### Objective
Copy out all the records below, swapping "city" for "town" wherever it appears and keeping everything else the same. Leave the pictures out of your answer.

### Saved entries
☆ ☆ ☆ ☆ ☆
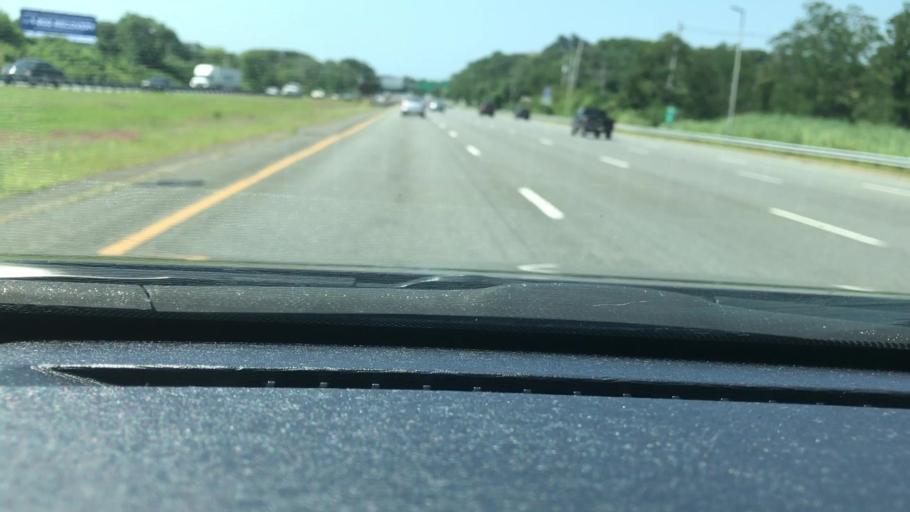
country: US
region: Massachusetts
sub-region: Essex County
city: South Peabody
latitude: 42.5235
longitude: -70.9822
☆ ☆ ☆ ☆ ☆
### Result of this exercise
country: US
region: Massachusetts
sub-region: Essex County
town: South Peabody
latitude: 42.5235
longitude: -70.9822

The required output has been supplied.